• Source passage:
((

# Volunteering to give up Christmas



## Wolf1974 (Feb 19, 2014)

Kinda curious if I could get some help from the mothers. If you had joint custody of kids with your x husband and you split Christmas, meaning you alternate either having Christmas Eve or Christmas Day, Would you voluntarily give both days for your x?

The situation is this. My ex-wife and I are from another state. We have talked about in the past going back to the state were both her parents and mine live to have Christmas. Obviously her with hers and me with mine although changeover of custody would be the same as if we were in our current state of Colorado. So this was the year we were to go back home and spend the holidays back in our home state but when I texted her about finalizing some details she said she wasn't going anymore. The reason for not going has nothing to do with me but the latest falling out she had with her mother. So I kind of figured that was the end of this plan when she texted me that would be fine with her if I took the kids back home for Christmas. Because of the distance she knew that she would be giving up both days and very oddly to me seems OK with it. If the situation was reversed no way that I would agree to this so I'm just kind of asking for mothers perspective if any other mothers out there would agree to something like this. Seems very odd to me


----------



## Rowan (Apr 3, 2012)

I would do that for my ex-husband in the situation you describe. I might then, though, want him to return the favor the next year or on another holiday. I would just have my Christmas celebration with my child either before or after the out of town trip. Honestly, if relations are otherwise amicable, I wouldn't think this was odd at all.


----------



## Giro flee (Mar 12, 2013)

Rowan said:


> I would do that for my ex-husband in the situation you describe. I might then, though, want him to return the favor the next year or on another holiday. I would just have my Christmas celebration with my child either before or after the out of town trip. Honestly, if relations are otherwise amicable, I wouldn't think this was odd at all.


I agree. I would hope that he would return the favor in the future, I wouldn't count on it, but I like to be nice as much as possible and hope that others will also be kind. Teaches kids good lessons about cooperation and generosity.


----------



## Holland (Aug 20, 2012)

Yes I would given the circumstances you describe, my thought would be that if it is easier/better for the kids then they come first. Also I am not religious so hold no special value on Christmas.


----------



## Wolf1974 (Feb 19, 2014)

Thanks ladies. This was exactly my concern that she would one day come back and use this against me. It's her style. 

I think we reached a compromise where we will fly out Christmas Eve which everyone is ok with and I won't be indebted for. The only thing she asked was that the kids don't spend the night at her mothers place. So that's easy to honor
_Posted via Mobile Device_


----------



## 6301 (May 11, 2013)

))

• Task requirements: Please continue the forum thread on volunteering to give up Christmas from the point where it stops.

• Excerpted records:
((

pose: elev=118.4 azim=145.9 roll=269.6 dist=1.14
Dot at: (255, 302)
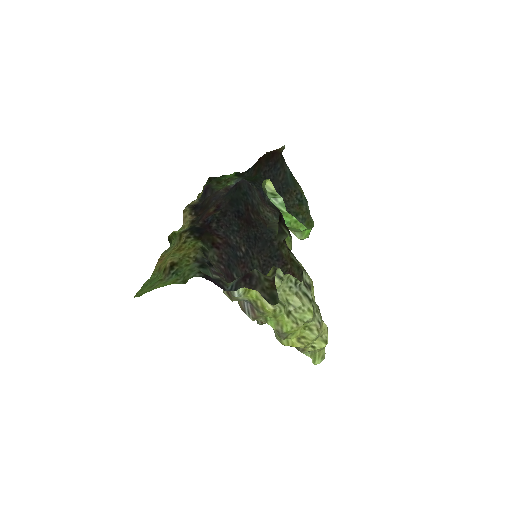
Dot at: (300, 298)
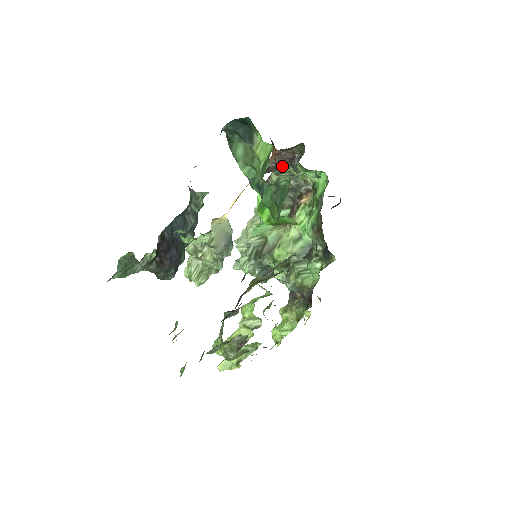
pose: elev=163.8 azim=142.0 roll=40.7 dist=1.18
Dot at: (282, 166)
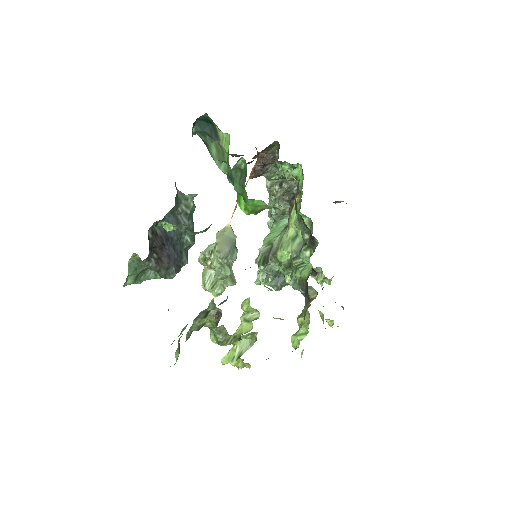
Dot at: (268, 169)
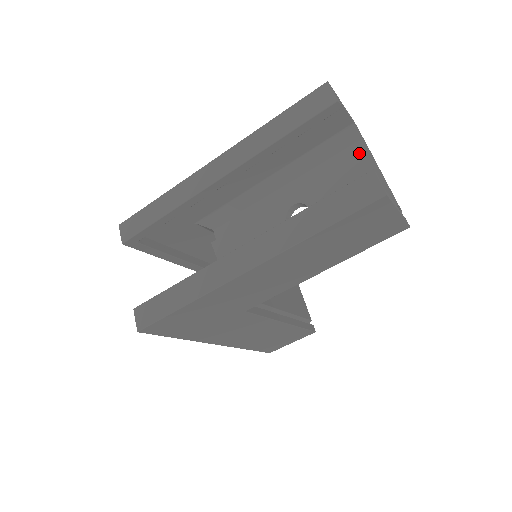
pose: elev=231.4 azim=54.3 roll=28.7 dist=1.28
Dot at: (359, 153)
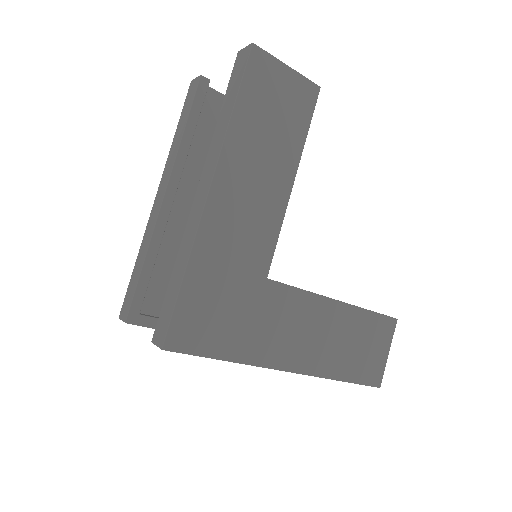
Dot at: occluded
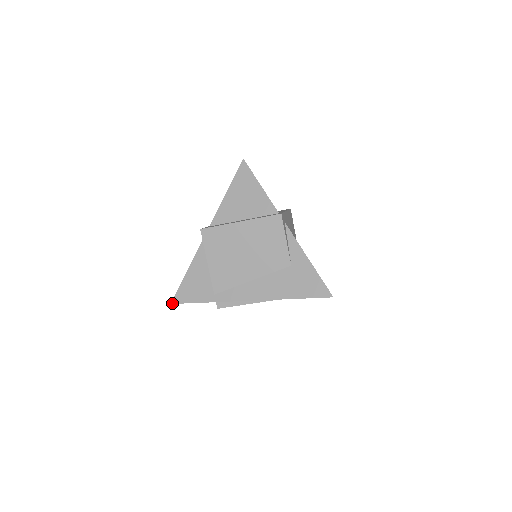
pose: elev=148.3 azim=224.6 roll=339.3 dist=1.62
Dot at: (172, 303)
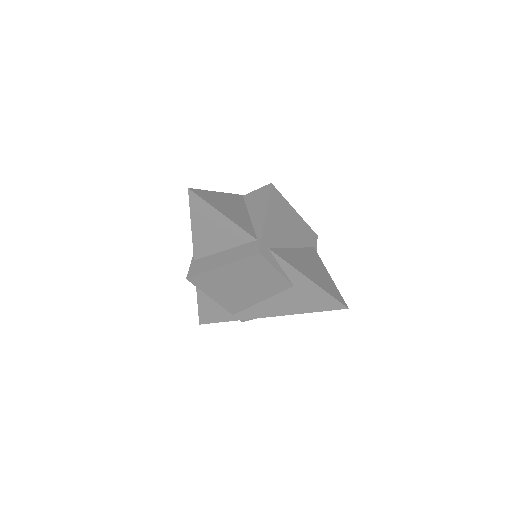
Dot at: (200, 324)
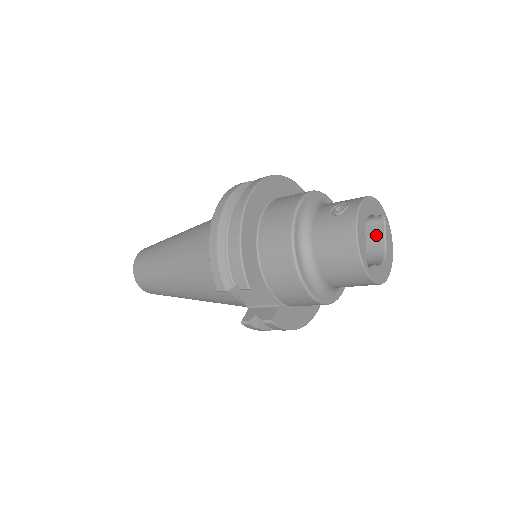
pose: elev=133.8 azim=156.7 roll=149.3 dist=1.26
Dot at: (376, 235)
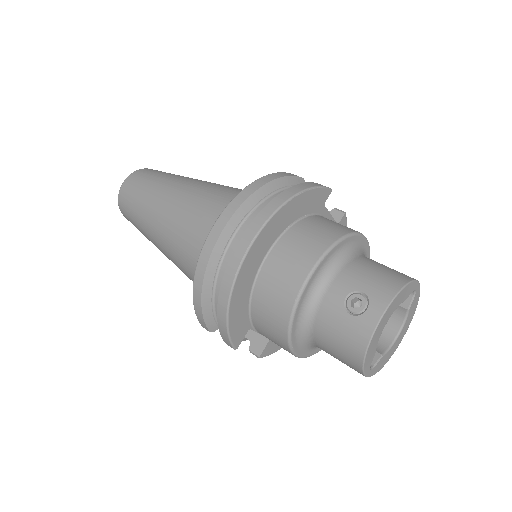
Dot at: occluded
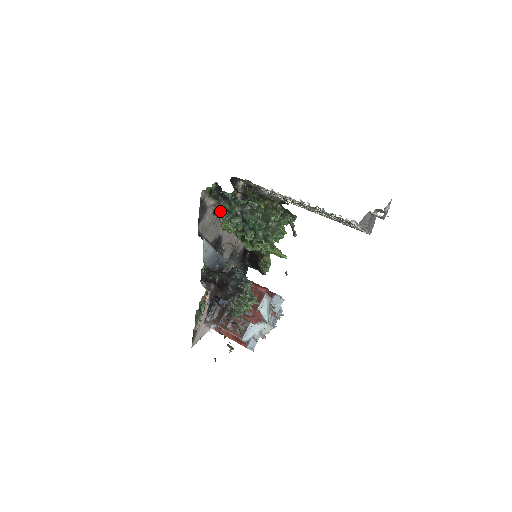
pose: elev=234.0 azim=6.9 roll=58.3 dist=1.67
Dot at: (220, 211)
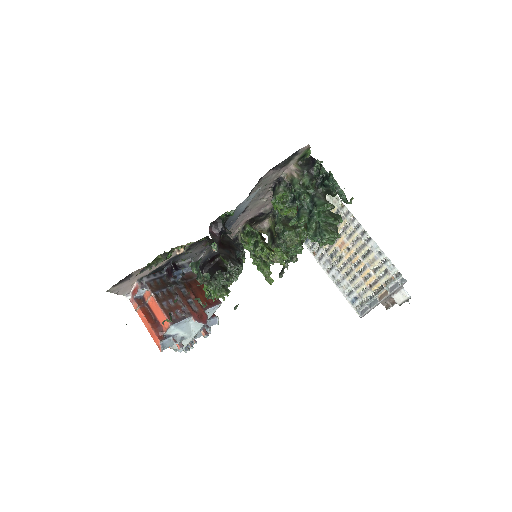
Dot at: (286, 182)
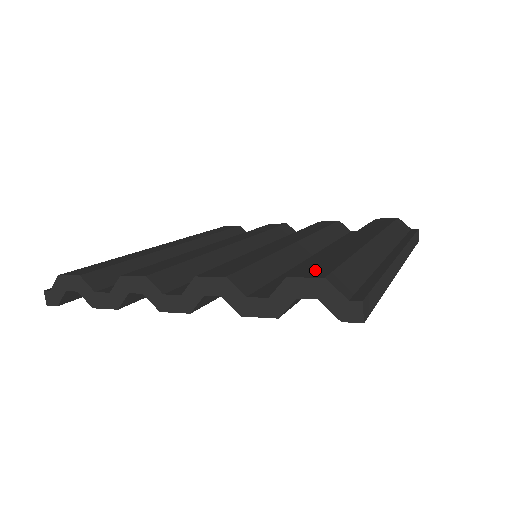
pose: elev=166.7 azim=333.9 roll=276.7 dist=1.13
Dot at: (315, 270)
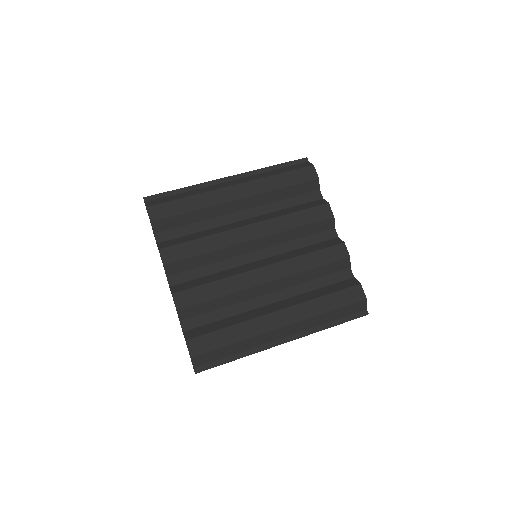
Dot at: (201, 345)
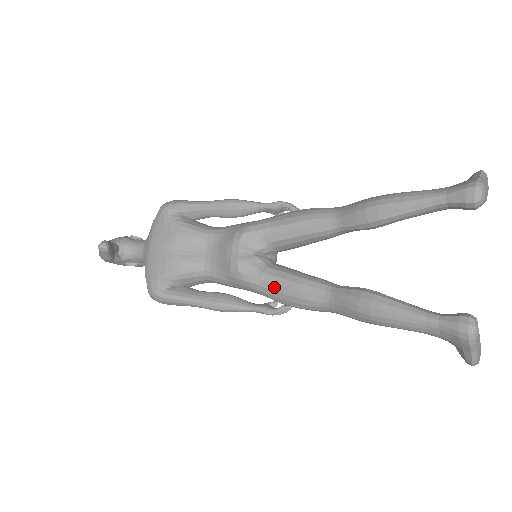
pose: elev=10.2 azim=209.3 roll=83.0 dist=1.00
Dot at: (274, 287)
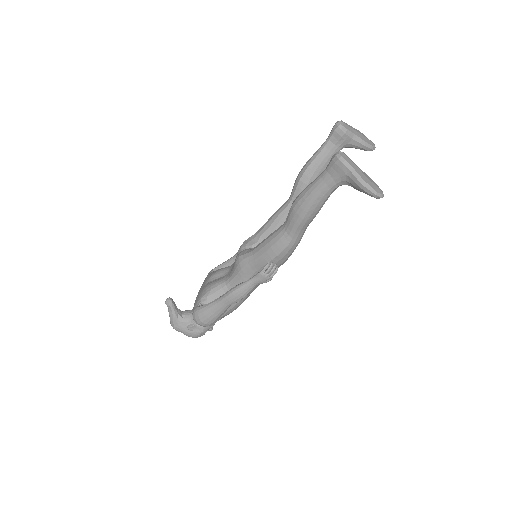
Dot at: (258, 249)
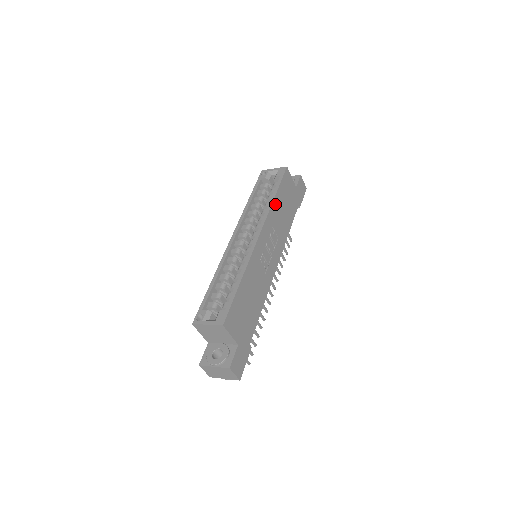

))

• In response:
With my ex wife and I, she always had Christmas Eve and I had Christmas Day. It was no biggie because if you think like a kid, they open gifts twice. Not to mention that if I ever needed to change it around and have my kid on the eve and she had her on the day if the two parents can be civil then these problems can be worked out.

In your case, don't look a gift horse in the mouth but just remember to return the favor. The kids will be the ones to benefit from it.


----------



## Maneo (Dec 4, 2012)

Wolf1974 said:


> Thanks ladies. This was exactly my concern that she would one day come back and use this against me. It's her style.
> 
> I think we reached a compromise where we will fly out Christmas Eve which everyone is ok with and I won't be indebted for. The only thing she asked was that the kids don't spend the night at her mothers place. So that's easy to honor
> _Posted via Mobile Device_


I didn't read the suggestions from the others as providing the ex with something to use against you in the future. I read their replies as more of, it is the thing to do for the kids and perhaps reciprocate the favor in the future.

The tone of your comments - "...use this against me." and "...I won't be indebted for." sounds to me like there is some animosity and distrust. That may be well founded. There isn't enough information to make that determination, but I think the thrust of the comments is that this appears simply to be an offer for what may be best for the kids.


----------



## Wolf1974 (Feb 19, 2014)

Maneo said:


> I didn't read the suggestions from the others as providing the ex with something to use against you in the future. I read their replies as more of, it is the thing to do for the kids and perhaps reciprocate the favor in the future.
> 
> The tone of your comments - "...use this against me." and "...I won't be indebted for." sounds to me like there is some animosity and distrust. That may be well founded. There isn't enough information to make that determination, but I think the thrust of the comments is that this appears simply to be an offer for what may be best for the kids.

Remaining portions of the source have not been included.